Optical networks-on-chip (ONoCs) using wavelength-division multiplexing (WDM) technology have progressively attracted a lot of and more attention for their use in tackling the high-power consumption and low bandwidth issues in growing metallic interconnection networks in multiprocessor systems-on-chip. However, the fundamental optical devices used to construct WDM-based ONoCs are imperfect and suffer from inevitable power loss and crosstalk noise.

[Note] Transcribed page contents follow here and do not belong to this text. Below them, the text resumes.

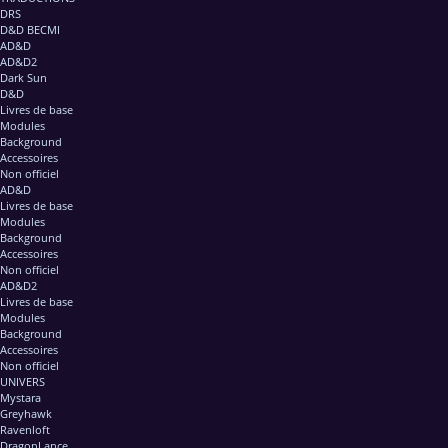
DRS
D&D BECMI
AD&D
AD&D2
Dark Sun
D&D
Livres de base
Modules
Background
Accessoires
Non officiel
AD&D
Livres de base
Modules
Background
Accessoires
Non officiel
AD&D2
Livres de base
Modules
Background
Accessoires
Non officiel
UNIVERS
Mystara
Greyhawk
Ravenloft
DragonLance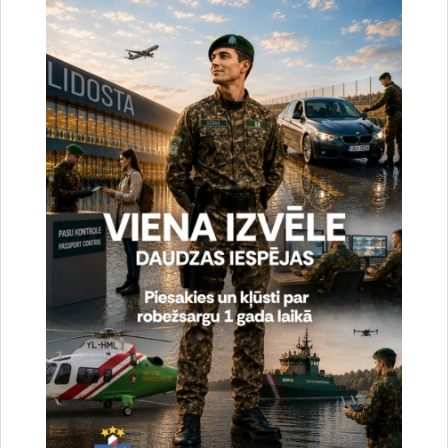
uzlabotu vietnes darbību un
pakalpojumus)
Reģistrē unikālu ID, kas tiek izmantots
statistisko datu iegūšanai par to, kā
apmeklētājs izmanto vietni.
2 gadi
_gat
Statistikas sīkdatnes (nepieciešamas, lai
uzlabotu vietnes darbību un
pakalpojumus)
Izmanto Google Analytics, lai samazinātu
pieprasījuma līmeni.
1 minūte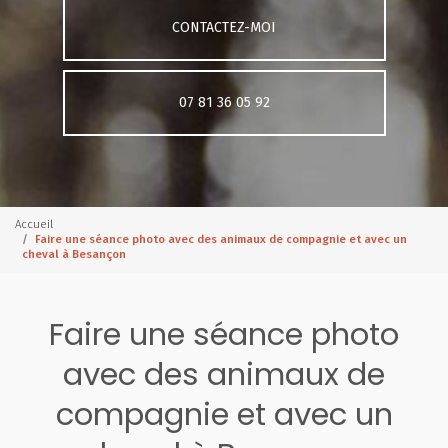
CONTACTEZ-MOI
07 81 36 05 92
Accueil
Faire une séance photo avec des animaux de compagnie et avec un
cheval à Besançon
Faire une séance photo
avec des animaux de
compagnie et avec un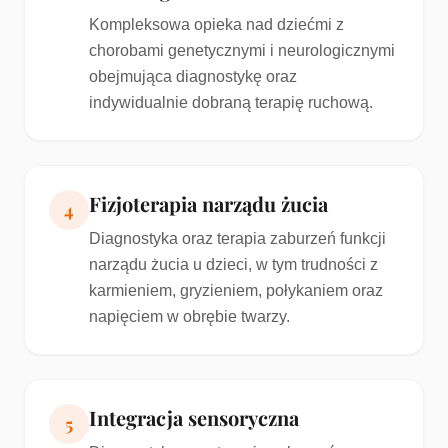
Kompleksowa opieka nad dziećmi z
chorobami genetycznymi i neurologicznymi
obejmująca diagnostykę oraz
indywidualnie dobraną terapię ruchową.
Fizjoterapia narządu żucia
4
Diagnostyka oraz terapia zaburzeń funkcji
narządu żucia u dzieci, w tym trudności z
karmieniem, gryzieniem, połykaniem oraz
napięciem w obrębie twarzy.
Integracja sensoryczna
5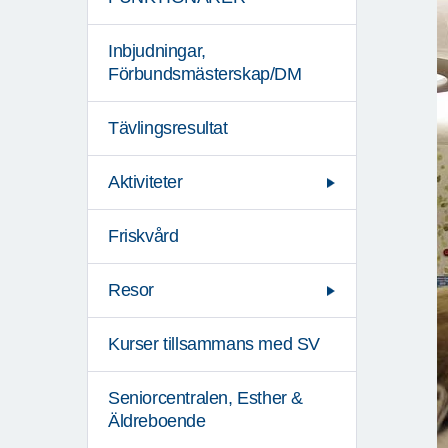
Inbjudningar,
Förbundsmästerskap/DM
Tävlingsresultat
Aktiviteter
Friskvård
Resor
Kurser tillsammans med SV
Seniorcentralen, Esther &
Äldreboende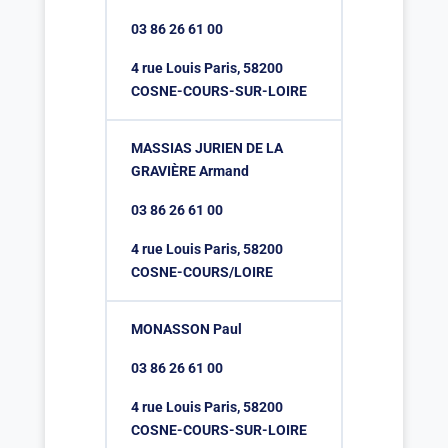
03 86 26 61 00
4 rue Louis Paris, 58200
COSNE-COURS-SUR-LOIRE
MASSIAS JURIEN DE LA
GRAVIÈRE Armand
03 86 26 61 00
4 rue Louis Paris, 58200
COSNE-COURS/LOIRE
MONASSON Paul
03 86 26 61 00
4 rue Louis Paris, 58200
COSNE-COURS-SUR-LOIRE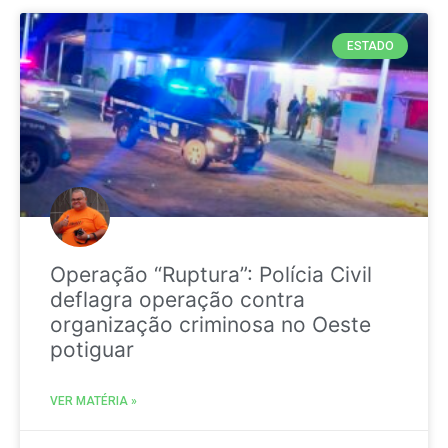
ESTADO
Operação “Ruptura”: Polícia Civil
deflagra operação contra
organização criminosa no Oeste
potiguar
VER MATÉRIA »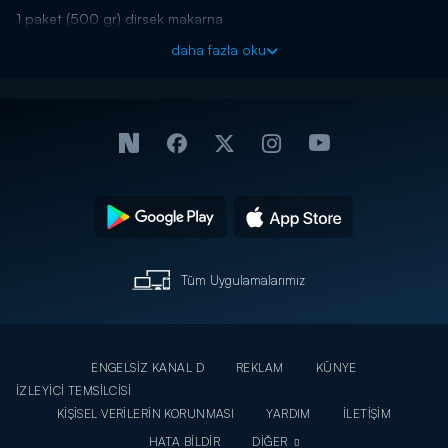
1 paket (500 gr) dirsek makarna
500 ml süt
daha fazla oku
1 paket (200 ml) krema
Tuz
Karabiber
Rende muskat
1 su bardağı rendelenmiş cheddar ya da burger peyniri
Üzeri için;
Rendelenmiş cheddar ya da burger peyniri
Panko - ekmek kırıntısı
Tüm Uygulamalarımız
ENGELSİZ KANAL D
REKLAM
KÜNYE
İZLEYİCİ TEMSİLCİSİ
KİŞİSEL VERİLERİN KORUNMASI
YARDIM
İLETİŞİM
HATA BİLDİR
DİĞER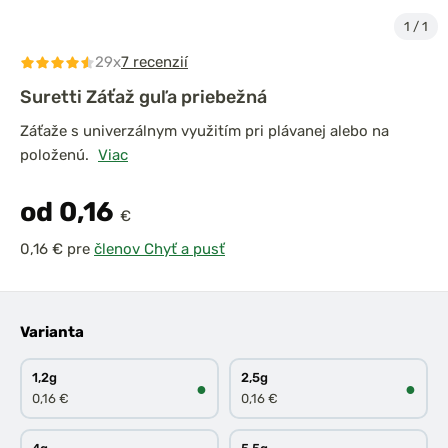
1
/
1
29x
7 recenzií
Suretti Záťaž guľa priebežná
Záťaže s univerzálnym využitím pri plávanej alebo na
položenú.
Viac
od 0,16
€
pre
členov Chyť a pusť
Varianta
1,2g
2,5g
●
●
0,16 €
0,16 €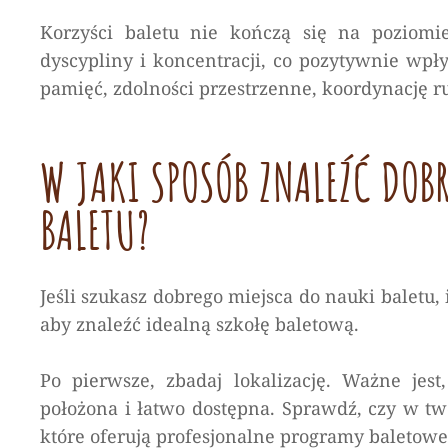
Korzyści baletu nie kończą się na poziomi
dyscypliny i koncentracji, co pozytywnie wpł
pamięć, zdolności przestrzenne, koordynację 
W JAKI SPOSÓB ZNALEŹĆ DOBR
BALETU?
Jeśli szukasz dobrego miejsca do nauki baletu,
aby znaleźć idealną szkołę baletową.
Po pierwsze, zbadaj lokalizację. Ważne jest
położona i łatwo dostępna. Sprawdź, czy w tw
które oferują profesjonalne programy baletowe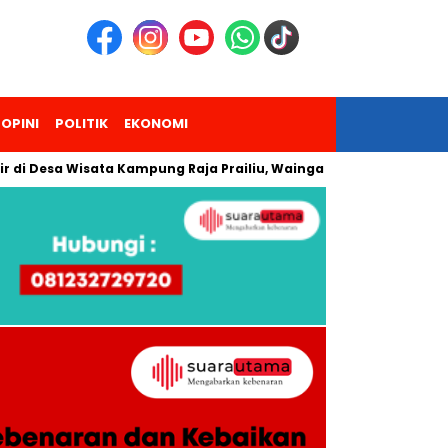
OPINI
POLITIK
EKONOMI
esa Wisata Kampung Raja Prailiu, Waingapu!
Dua Pendaki G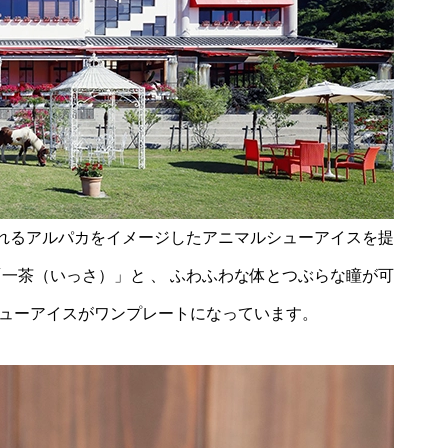
れるアルパカをイメージしたアニマルシューアイスを提
一茶（いっさ）」と 、 ふわふわな体とつぶらな瞳が可
シューアイスがワンプレートになっています。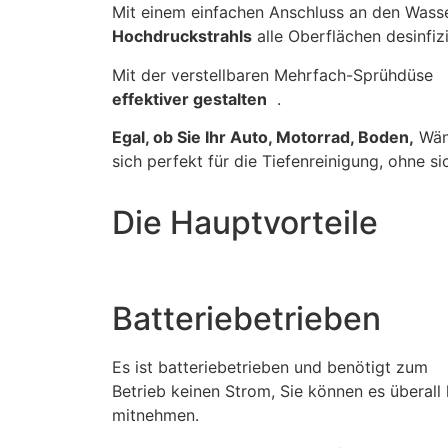
Mit einem einfachen Anschluss an den Wass
Hochdruckstrahls
alle Oberflächen desinfiz
Mit der verstellbaren Mehrfach-Sprühdüse
effektiver gestalten
.
Egal, ob Sie Ihr Auto, Motorrad, Boden,
Wänd
sich perfekt für die Tiefenreinigung, ohne
Die Hauptvorteile
Batteriebetrieben
Es ist batteriebetrieben und benötigt zum
Betrieb keinen Strom, Sie können es überall 
mitnehmen.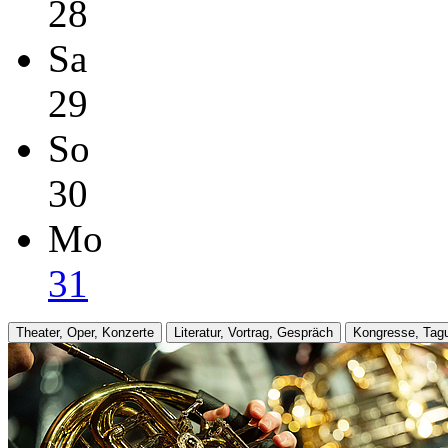
28
Sa
29
So
30
Mo
31
Theater, Oper, Konzerte
Literatur, Vortrag, Gespräch
Kongresse, Tag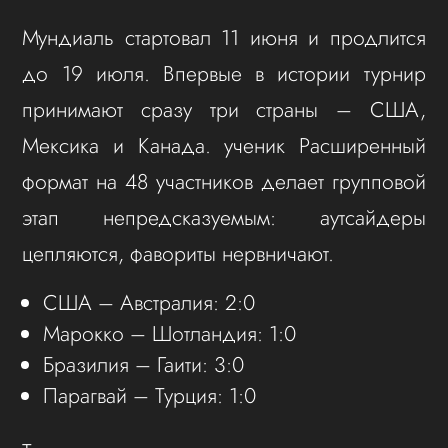
Мундиаль стартовал 11 июня и продлится
до 19 июля. Впервые в истории турнир
принимают сразу три страны – США,
Мексика и Канада. ученик Расширенный
формат на 48 участников делает групповой
этап непредсказуемым: аутсайдеры
цепляются, фавориты нервничают.
США – Австралия: 2:0
Марокко – Шотландия: 1:0
Бразилия – Гаити: 3:0
Парагвай – Турция: 1:0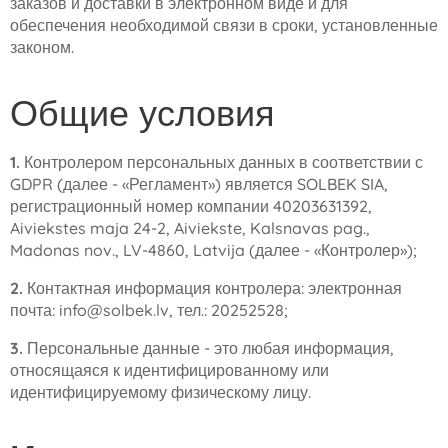
заказов и доставки в электронном виде и для
обеспечения необходимой связи в сроки, установленные
законом.
Общие условия
1.
Контролером персональных данных в соответствии с
GDPR (далее - «Регламент») является SOLBEK SIA,
регистрационный номер компании 40203631392,
Aiviekstes maja 24-2, Aiviekste, Kalsnavas pag.,
Madonas nov., LV-4860, Latvija (далее - «Контролер»);
2.
Контактная информация контролера: электронная
почта: info@solbek.lv, тел.: 20252528;
3.
Персональные данные - это любая информация,
относящаяся к идентифицированному или
идентифицируемому физическому лицу.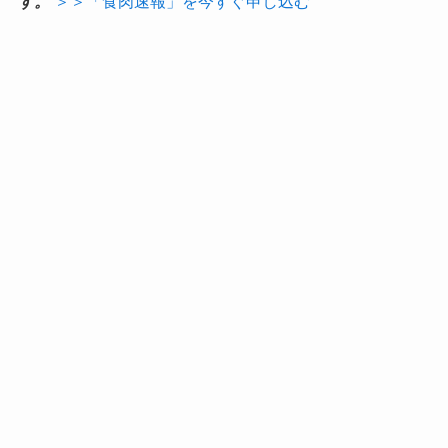
す。
＞＞「食肉速報」を今すぐ申し込む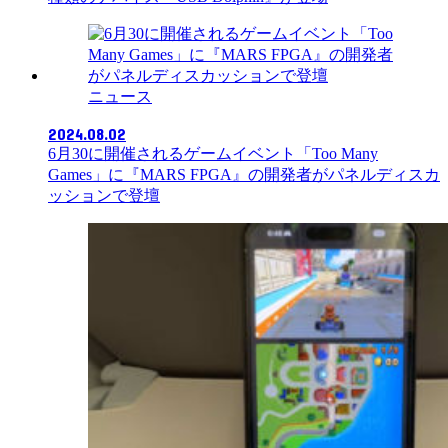
ニュース
2024.08.02
6月30に開催されるゲームイベント「Too Many
Games」に『MARS FPGA』の開発者がパネルディスカ
ッションで登壇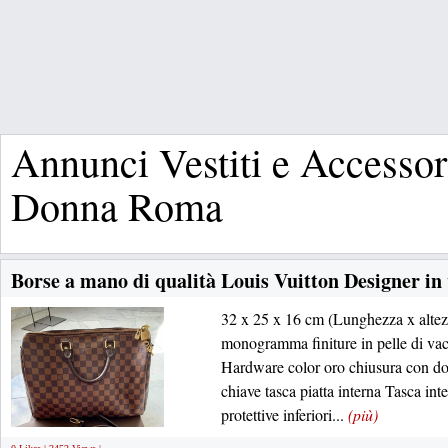
Annunci Vestiti e Accesso
Donna Roma
Borse a mano di qualità Louis Vuitton Designer in 
32 x 25 x 16 cm (Lunghezza x altezza
monogramma finiture in pelle di vacc
Hardware color oro chiusura con do
chiave tasca piatta interna Tasca in
protettive inferiori...
(più)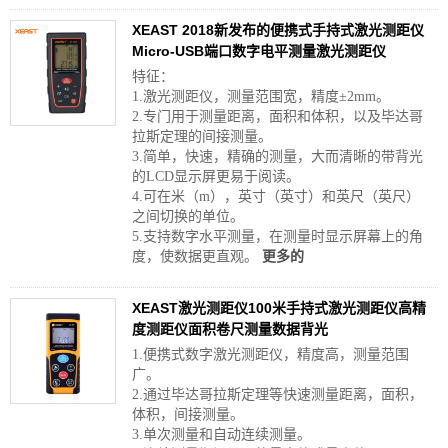
XEAST 2018新发布的便携式手持式激光测距仪
Micro-USB端口数字电平测量激光测距仪
特征：
1.激光测距仪，测量范围宽，精度±2mm。
2.专门用于测量距离，面积和体积，以及毕达哥
拉斯定理的间接测量。
3.简单，快速，精确的测量，大而清晰的带背光
的LCD显示屏更易于阅读。
4.可在米（m），英寸（英寸）和英尺（英尺）
之间切换的单位。
5.支持数字水平测量，在测量时显示屏幕上的角
度，使数据更直观。
更多的
XEAST激光测距仪100米手持式激光测距仪高精
度测距仪面积卷尺测量数据背光
1.便携式数字激光测距仪，精度高，测量范围
广。
2.通过毕达哥拉斯定理等快速测量距离，面积，
体积，间接测量。
3.单次测量和自动连续测量。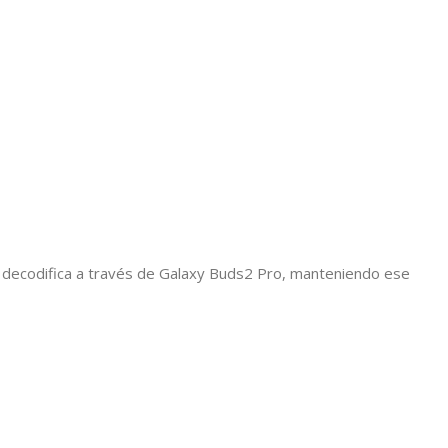
e decodifica a través de Galaxy Buds2 Pro, manteniendo ese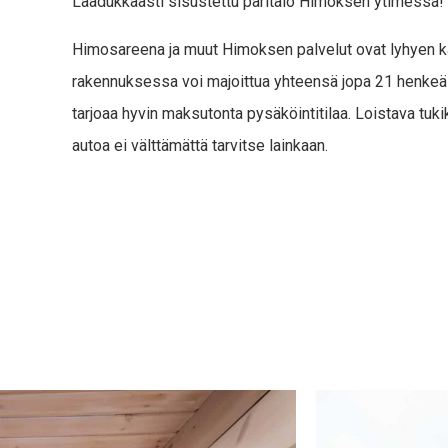
Laadukkaasti sisustettu paritalo Himoksen ytimessä!
Himosareena ja muut Himoksen palvelut ovat lyhyen 
rakennuksessa voi majoittua yhteensä jopa 21 henkeä j
tarjoaa hyvin maksutonta pysäköintitilaa. Loistava tuki
autoa ei välttämättä tarvitse lainkaan.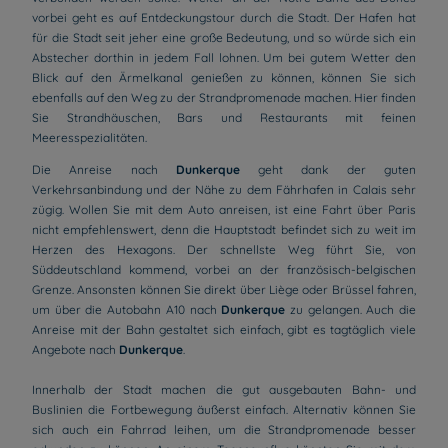
vorbei geht es auf Entdeckungstour durch die Stadt. Der Hafen hat
für die Stadt seit jeher eine große Bedeutung, und so würde sich ein
Abstecher dorthin in jedem Fall lohnen. Um bei gutem Wetter den
Blick auf den Ärmelkanal genießen zu können, können Sie sich
ebenfalls auf den Weg zu der Strandpromenade machen. Hier finden
Sie Strandhäuschen, Bars und Restaurants mit feinen
Meeresspezialitäten.
Die Anreise nach
Dunkerque
geht dank der guten
Verkehrsanbindung und der Nähe zu dem Fährhafen in Calais sehr
zügig. Wollen Sie mit dem Auto anreisen, ist eine Fahrt über Paris
nicht empfehlenswert, denn die Hauptstadt befindet sich zu weit im
Herzen des Hexagons. Der schnellste Weg führt Sie, von
Süddeutschland kommend, vorbei an der französisch-belgischen
Grenze. Ansonsten können Sie direkt über Liège oder Brüssel fahren,
um über die Autobahn A10 nach
Dunkerque
zu gelangen. Auch die
Anreise mit der Bahn gestaltet sich einfach, gibt es tagtäglich viele
Angebote nach
Dunkerque
.
Innerhalb der Stadt machen die gut ausgebauten Bahn- und
Buslinien die Fortbewegung äußerst einfach. Alternativ können Sie
sich auch ein Fahrrad leihen, um die Strandpromenade besser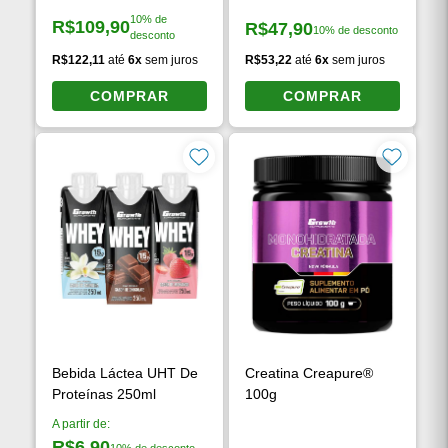
Creatina Creapure®
Multivitamínico 120
250g
Caps
10% de
R$109,90
R$47,90
10% de desconto
Preço à vista:
desconto
Preço à vista:
R$122,11
até
6x
sem juros
R$53,22
até
6x
sem juros
COMPRAR
COMPRAR
Bebida Láctea UHT De
Creatina Creapure®
Proteínas 250ml
100g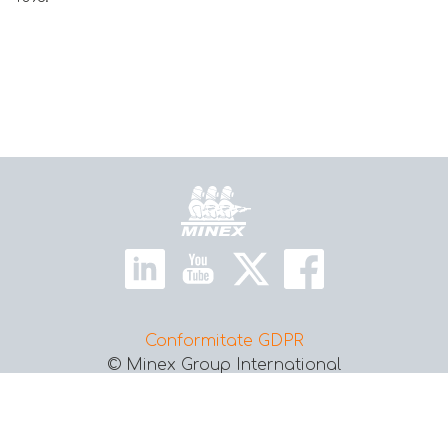
Home
Conformitate GDPR
© Minex Group International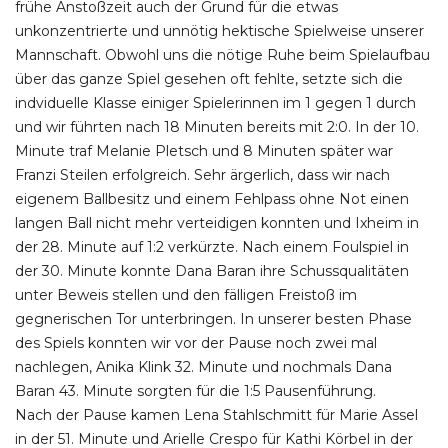
frühe Anstoßzeit auch der Grund für die etwas
unkonzentrierte und unnötig hektische Spielweise unserer
Mannschaft. Obwohl uns die nötige Ruhe beim Spielaufbau
über das ganze Spiel gesehen oft fehlte, setzte sich die
indviduelle Klasse einiger Spielerinnen im 1 gegen 1 durch
und wir führten nach 18 Minuten bereits mit 2:0. In der 10.
Minute traf Melanie Pletsch und 8 Minuten später war
Franzi Steilen erfolgreich. Sehr ärgerlich, dass wir nach
eigenem Ballbesitz und einem Fehlpass ohne Not einen
langen Ball nicht mehr verteidigen konnten und Ixheim in
der 28. Minute auf 1:2 verkürzte. Nach einem Foulspiel in
der 30. Minute konnte Dana Baran ihre Schussqualitäten
unter Beweis stellen und den fälligen Freistoß im
gegnerischen Tor unterbringen. In unserer besten Phase
des Spiels konnten wir vor der Pause noch zwei mal
nachlegen, Anika Klink 32. Minute und nochmals Dana
Baran 43. Minute sorgten für die 1:5 Pausenführung.
Nach der Pause kamen Lena Stahlschmitt für Marie Assel
in der 51. Minute und Arielle Crespo für Kathi Körbel in der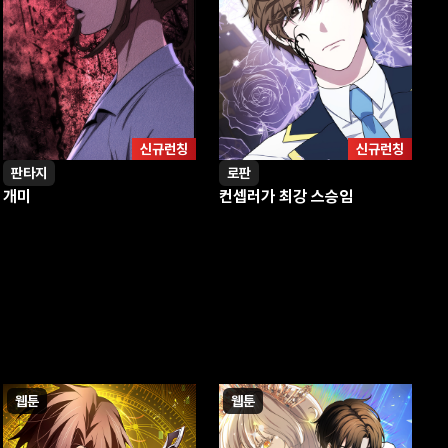
신규런칭
신규런칭
판타지
로판
개미
컨셉러가 최강 스승임
웹툰
웹툰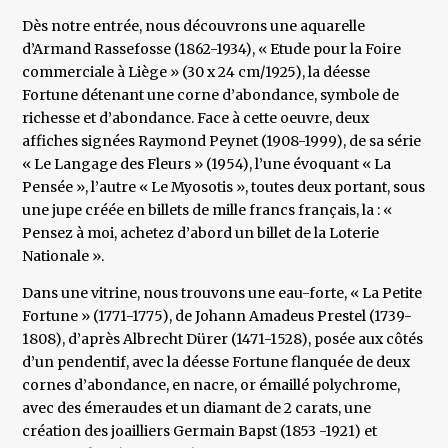
Dès notre entrée, nous découvrons une aquarelle
d’Armand Rassefosse (1862-1934), « Etude pour la Foire
commerciale à Liège » (30 x 24 cm/1925), la déesse
Fortune détenant une corne d’abondance, symbole de
richesse et d’abondance. Face à cette oeuvre, deux
affiches signées Raymond Peynet (1908-1999), de sa série
« Le Langage des Fleurs » (1954), l’une évoquant « La
Pensée », l’autre « Le Myosotis », toutes deux portant, sous
une jupe créée en billets de mille francs français, la : «
Pensez à moi, achetez d’abord un billet de la Loterie
Nationale ».
Dans une vitrine, nous trouvons une eau-forte, « La Petite
Fortune » (1771-1775), de Johann Amadeus Prestel (1739-
1808), d’après Albrecht Dürer (1471-1528), posée aux côtés
d’un pendentif, avec la déesse Fortune flanquée de deux
cornes d’abondance, en nacre, or émaillé polychrome,
avec des émeraudes et un diamant de 2 carats, une
création des joailliers Germain Bapst (1853 -1921) et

Furthermore, when employing WDM, optical signals of numerous wavelengths will interfere with each other through totally different optical switching elements at intervals the network, making crosstalk noise. Thus, the crosstalk noise in giant-scale WDM-primarily based ONoCs accumulates and causes severe performance degradation, restricts the network scalability, and considerably attenuates the signal-to-noise ratio (SNR). During this paper, we systematically study and compare the worst case as well as the average crosstalk noise and SNR in three well-known optical interconnect architectures, mesh-primarily based, folded-torus-based mostly, and fat-tree-based mostly ONoCs using WDM. The analytical models for the worst case and the common crosstalk noise and SNR in the different architectures are presented. Furthermore, the proposed analytical models are integrated into a newly developed crosstalk noise and loss analysis platform (CLAP) to research the crosstalk noise and SNR in WDM-based mostly ONoCs of any network size using an arbitrary optical router. Utilizing CLAP, we tend to compare the worst case with the common crosstalk noise and SNR in several WDM-primarily based ONoC architectures. Furthermore, we tend to indicate how the SNR changes in respect to variations in the number of optical wavelengths in use, the free-spectral vary, and the microresonators Q factor. The analyses' results demonstrate that the crosstalk noise is of important concern to WDM-based ONoCs: in the worst case, the crosstalk noise power exceeds the signal power in all 3 WDM-based mostly ONoC architectures, even when the - umber of processor cores is small, e.g., 64.